Deux lacs, deux ambiances.

Photographie : Martine Fabresse.

 

 

 

 

   Voici qu’on erre longuement à l’entour des choses, qu’on les regarde comme si c’était la dernière fois. Encore dans la tête le bourdonnement joyeux des terrasses où l’on rit à l’ombre bleue des bougainvillées. Encore la rumeur présente des cris d’enfants sur les plages inondées de galets. Encore le battement syncopé des barques bleues et blanches avec la résille claire des filets. Encore de vertes ambroisies dans les demeures clouées de chaleur où l’on se désaltère en rêvant à une possible éternité. C’est comme si toute l’existence du monde s’était retirée, là-bas, dans quelque coin secret de la Terre, dans une anse visitée par les flots apaisés du large, sous une brise marine pareille à un chant venu d’ailleurs. Peut-être d’une lointaine mythologie, d’un poème homérique dont on percevrait l’harmonie à défaut d’en lire l’éblouissante langue. Tout paraît s’évanouir dans un passé si lointain qu’il ne semblerait plus être qu’un flottement d’écume, une bulle irisée faisant son trajet capricieux dans la fantaisie de quelque imaginaire. Peut-être cela le bonheur, une vague réminiscence d’heures vécues qui, se livrant à de mystérieuses résurgences, nous installent au-dedans de nous avec la certitude d’avoir vécu, éprouvé, aimé sans condition ce destin qui est le nôtre que, pourtant nous n’avons nullement choisi, mais qui vibre au-dessus de la margelle de nos fronts avec la plénitude de la ruche fécondée par son propre nectar.

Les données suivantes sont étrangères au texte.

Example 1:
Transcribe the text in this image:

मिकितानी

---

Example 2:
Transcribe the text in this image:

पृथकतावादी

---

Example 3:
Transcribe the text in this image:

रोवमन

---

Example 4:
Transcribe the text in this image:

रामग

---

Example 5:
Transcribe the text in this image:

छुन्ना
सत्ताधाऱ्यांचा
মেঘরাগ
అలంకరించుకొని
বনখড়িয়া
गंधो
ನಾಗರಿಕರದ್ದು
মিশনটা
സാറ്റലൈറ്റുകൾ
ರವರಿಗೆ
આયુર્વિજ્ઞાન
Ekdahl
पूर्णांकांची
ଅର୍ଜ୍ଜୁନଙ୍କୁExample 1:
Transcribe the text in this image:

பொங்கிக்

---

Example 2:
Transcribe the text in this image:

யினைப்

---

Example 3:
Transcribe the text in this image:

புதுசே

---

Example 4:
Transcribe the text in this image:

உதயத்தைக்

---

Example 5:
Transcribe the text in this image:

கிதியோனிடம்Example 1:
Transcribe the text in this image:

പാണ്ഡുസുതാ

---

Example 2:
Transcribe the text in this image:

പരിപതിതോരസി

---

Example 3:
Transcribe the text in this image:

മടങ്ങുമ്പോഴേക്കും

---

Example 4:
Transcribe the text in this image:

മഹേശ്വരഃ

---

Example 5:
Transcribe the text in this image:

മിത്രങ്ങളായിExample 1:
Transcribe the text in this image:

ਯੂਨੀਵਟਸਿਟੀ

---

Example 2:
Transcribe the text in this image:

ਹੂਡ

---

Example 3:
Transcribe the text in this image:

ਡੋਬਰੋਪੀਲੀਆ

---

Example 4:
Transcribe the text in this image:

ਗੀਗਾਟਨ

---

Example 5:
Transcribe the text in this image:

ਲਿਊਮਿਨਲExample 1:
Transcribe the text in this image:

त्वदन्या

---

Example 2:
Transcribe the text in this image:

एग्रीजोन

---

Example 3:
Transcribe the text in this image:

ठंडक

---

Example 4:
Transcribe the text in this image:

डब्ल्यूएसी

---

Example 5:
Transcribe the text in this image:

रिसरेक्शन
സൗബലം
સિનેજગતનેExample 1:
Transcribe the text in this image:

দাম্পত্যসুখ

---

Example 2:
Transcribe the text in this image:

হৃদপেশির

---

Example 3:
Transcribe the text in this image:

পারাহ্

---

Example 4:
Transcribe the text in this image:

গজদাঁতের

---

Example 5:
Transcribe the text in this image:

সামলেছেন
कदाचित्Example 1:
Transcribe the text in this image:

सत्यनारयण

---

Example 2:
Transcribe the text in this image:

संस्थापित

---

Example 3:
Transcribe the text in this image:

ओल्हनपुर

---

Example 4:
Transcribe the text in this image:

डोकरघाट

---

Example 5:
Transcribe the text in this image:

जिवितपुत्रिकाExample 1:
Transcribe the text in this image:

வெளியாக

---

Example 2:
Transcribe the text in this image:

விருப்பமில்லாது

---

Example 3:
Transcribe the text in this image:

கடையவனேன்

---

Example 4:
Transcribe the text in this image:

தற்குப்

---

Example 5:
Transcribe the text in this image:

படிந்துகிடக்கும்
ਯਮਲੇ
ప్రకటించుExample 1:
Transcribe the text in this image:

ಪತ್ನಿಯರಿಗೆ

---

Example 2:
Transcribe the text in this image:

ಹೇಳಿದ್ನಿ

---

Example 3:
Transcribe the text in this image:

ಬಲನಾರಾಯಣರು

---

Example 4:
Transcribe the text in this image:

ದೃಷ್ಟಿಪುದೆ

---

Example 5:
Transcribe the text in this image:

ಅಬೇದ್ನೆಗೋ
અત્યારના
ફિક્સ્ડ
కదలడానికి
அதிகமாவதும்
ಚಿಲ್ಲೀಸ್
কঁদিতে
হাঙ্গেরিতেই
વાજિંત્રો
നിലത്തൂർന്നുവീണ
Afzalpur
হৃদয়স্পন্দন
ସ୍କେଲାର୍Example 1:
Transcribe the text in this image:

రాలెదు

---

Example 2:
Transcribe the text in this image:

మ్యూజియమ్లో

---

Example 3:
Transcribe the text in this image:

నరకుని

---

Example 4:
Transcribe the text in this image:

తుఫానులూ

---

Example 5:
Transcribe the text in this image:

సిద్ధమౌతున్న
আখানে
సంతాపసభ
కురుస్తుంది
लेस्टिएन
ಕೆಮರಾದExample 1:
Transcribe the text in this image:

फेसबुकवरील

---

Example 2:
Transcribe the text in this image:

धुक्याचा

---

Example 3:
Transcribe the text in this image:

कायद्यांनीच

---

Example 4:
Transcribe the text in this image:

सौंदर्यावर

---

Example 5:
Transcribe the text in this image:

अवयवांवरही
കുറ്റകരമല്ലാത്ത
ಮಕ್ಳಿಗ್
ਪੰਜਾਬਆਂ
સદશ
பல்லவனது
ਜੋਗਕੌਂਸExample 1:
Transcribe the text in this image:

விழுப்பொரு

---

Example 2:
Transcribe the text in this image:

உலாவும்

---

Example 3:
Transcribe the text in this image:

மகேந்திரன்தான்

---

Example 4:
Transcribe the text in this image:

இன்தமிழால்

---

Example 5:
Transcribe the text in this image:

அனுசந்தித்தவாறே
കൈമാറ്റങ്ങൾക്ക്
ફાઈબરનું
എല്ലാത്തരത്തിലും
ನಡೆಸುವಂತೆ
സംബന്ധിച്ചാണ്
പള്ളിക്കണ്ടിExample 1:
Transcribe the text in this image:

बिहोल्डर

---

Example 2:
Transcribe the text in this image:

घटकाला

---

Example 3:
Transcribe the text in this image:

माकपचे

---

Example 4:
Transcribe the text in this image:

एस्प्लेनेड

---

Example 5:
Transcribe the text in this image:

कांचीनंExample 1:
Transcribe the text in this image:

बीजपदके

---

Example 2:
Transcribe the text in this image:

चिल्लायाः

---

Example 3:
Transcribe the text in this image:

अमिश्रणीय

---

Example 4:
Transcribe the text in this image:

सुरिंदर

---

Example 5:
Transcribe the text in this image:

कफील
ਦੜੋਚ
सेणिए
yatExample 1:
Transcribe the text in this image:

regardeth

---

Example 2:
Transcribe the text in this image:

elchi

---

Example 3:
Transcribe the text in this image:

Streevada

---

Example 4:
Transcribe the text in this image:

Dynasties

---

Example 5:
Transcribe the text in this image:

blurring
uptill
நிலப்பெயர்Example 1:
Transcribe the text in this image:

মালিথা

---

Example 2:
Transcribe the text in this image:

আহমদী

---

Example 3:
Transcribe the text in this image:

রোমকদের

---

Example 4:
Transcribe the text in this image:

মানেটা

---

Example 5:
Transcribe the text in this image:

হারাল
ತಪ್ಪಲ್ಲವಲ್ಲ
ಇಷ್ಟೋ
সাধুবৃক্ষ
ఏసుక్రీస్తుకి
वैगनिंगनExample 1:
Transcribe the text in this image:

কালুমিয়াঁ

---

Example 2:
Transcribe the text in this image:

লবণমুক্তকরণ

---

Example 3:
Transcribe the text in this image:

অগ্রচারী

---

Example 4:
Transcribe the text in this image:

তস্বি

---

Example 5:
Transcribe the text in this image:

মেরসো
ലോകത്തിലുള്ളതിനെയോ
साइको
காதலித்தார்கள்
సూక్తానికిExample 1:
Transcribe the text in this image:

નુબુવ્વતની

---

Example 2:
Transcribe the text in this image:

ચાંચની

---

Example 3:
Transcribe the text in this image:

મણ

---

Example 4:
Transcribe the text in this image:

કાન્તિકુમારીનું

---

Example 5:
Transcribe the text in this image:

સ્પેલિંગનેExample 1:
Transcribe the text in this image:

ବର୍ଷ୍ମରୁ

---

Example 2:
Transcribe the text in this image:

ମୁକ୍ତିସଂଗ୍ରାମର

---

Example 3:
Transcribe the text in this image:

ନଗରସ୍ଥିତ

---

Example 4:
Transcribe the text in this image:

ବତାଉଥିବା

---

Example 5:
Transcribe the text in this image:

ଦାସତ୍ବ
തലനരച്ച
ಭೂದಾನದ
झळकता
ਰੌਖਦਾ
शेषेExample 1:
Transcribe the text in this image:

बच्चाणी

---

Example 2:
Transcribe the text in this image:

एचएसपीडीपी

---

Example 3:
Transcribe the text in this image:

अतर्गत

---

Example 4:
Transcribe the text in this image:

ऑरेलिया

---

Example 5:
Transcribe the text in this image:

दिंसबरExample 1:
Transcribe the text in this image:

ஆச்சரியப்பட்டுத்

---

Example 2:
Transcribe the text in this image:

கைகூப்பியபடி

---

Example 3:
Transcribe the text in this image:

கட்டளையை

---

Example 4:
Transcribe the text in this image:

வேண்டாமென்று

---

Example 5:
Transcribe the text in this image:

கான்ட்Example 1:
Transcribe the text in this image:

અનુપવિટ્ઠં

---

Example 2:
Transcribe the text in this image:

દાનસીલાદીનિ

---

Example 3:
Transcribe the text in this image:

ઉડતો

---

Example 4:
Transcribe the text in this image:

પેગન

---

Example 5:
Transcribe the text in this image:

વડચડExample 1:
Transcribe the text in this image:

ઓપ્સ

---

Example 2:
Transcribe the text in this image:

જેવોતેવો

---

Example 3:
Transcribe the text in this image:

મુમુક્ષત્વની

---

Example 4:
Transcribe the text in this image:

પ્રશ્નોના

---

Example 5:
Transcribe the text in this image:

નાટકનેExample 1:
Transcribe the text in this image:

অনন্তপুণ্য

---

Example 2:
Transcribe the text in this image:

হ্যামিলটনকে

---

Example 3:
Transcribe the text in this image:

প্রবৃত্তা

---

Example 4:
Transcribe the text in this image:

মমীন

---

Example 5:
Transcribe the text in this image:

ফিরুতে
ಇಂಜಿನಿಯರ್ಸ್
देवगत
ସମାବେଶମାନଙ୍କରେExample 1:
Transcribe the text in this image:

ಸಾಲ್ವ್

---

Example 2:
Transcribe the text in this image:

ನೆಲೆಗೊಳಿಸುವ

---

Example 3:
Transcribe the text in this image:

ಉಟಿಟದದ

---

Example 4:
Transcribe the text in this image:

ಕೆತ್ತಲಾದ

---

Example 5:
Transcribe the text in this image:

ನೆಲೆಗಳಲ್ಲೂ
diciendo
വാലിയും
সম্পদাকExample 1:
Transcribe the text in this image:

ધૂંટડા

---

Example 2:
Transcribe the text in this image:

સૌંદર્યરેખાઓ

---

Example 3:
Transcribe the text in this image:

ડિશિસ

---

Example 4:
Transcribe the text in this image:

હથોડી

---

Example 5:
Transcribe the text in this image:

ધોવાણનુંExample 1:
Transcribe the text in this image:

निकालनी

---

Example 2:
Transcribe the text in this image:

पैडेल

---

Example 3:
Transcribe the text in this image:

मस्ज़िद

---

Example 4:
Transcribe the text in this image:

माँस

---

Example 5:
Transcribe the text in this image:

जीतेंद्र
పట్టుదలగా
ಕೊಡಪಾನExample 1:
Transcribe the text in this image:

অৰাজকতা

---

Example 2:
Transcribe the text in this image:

   On a beaucoup marché pour arriver jusqu’ici, dans cette enceinte plénière du lac que rien ne semble devoir atteindre, si ce n’est le rayon d’une étrange beauté qui métamorphose toute apparition en son geste essentiel, celui d’avoir repos, de faire halte et de donner aux Curieux une inestimable offrande, le luxe d’une Nature intacte, le débordement de la lumière, la verte clarté des ombres, la limpidité d’une voix silencieuse dont on ressent les ondes à l’intérieur même de son corps. Il y a tellement d’exactitude à confier son massif de chair au tableau serein qui s’offre dans l’évidence. Soi-même l’on devient l’un des protagonistes muets de cette symphonie colorée, de ce théâtre immobile qui se donne dans la joie et ne demande rien en retour. Affinité élective qui dissout le Regardant dans le miroir que lui tend l’univers, inépuisable récit des promesses d’un crépuscule à venir. Oui, d’un crépuscule car la clarté automnale est faite de cette disparition progressive, de ce retirement en soi de l’arbre, de la sève qui reflue dans la complexité du sol, du jaunissement de la feuille, puis de sa teinte brune, puis noire comme pour manifester la couleur indépassable du deuil. Tout est là, sous nos yeux, qui renonce à vivre, se dissimule dans ce qui paraît être un germe initial, peut-être une graine en attente d’être à nouveau fécondée, la lentille de l’ombilic cherchant à même sa propre densité la possibilité d’un nouvel essor. Car mourir est une trop grande peine si nul espoir ne vient en atténuer la rigueur. Comment se détacher sans souci de ce ciel de cendre et de lave, du motif de schiste de la montagne, du cercle d’arbres à la vibration d’or, du glacis émeraude de l’eau, des reflets d’argent, de ce rocher dont la belle sphéricité est l’image même d’une Forme arrivée à son total accomplissement ? Comment ? Il y aurait trop de douleur à s’effacer comme le filet de fumée dans le ciel qui l’absorbe et le reprend en son sein. Il y aurait trop d’injustice à avoir exercé ses yeux, une vie durant, à décrypter les merveilles des choses pour consentir, soudain, à les ensevelir dans la geôle d’une mémoire devenue sourde comme la pierre, muette comme l’ombre de la caverne. Il faut persister dans son être, il faut demeurer dans le cirque des choses belles, il faut ouvrir la crypte de son corps aux divines illuminations de la présence.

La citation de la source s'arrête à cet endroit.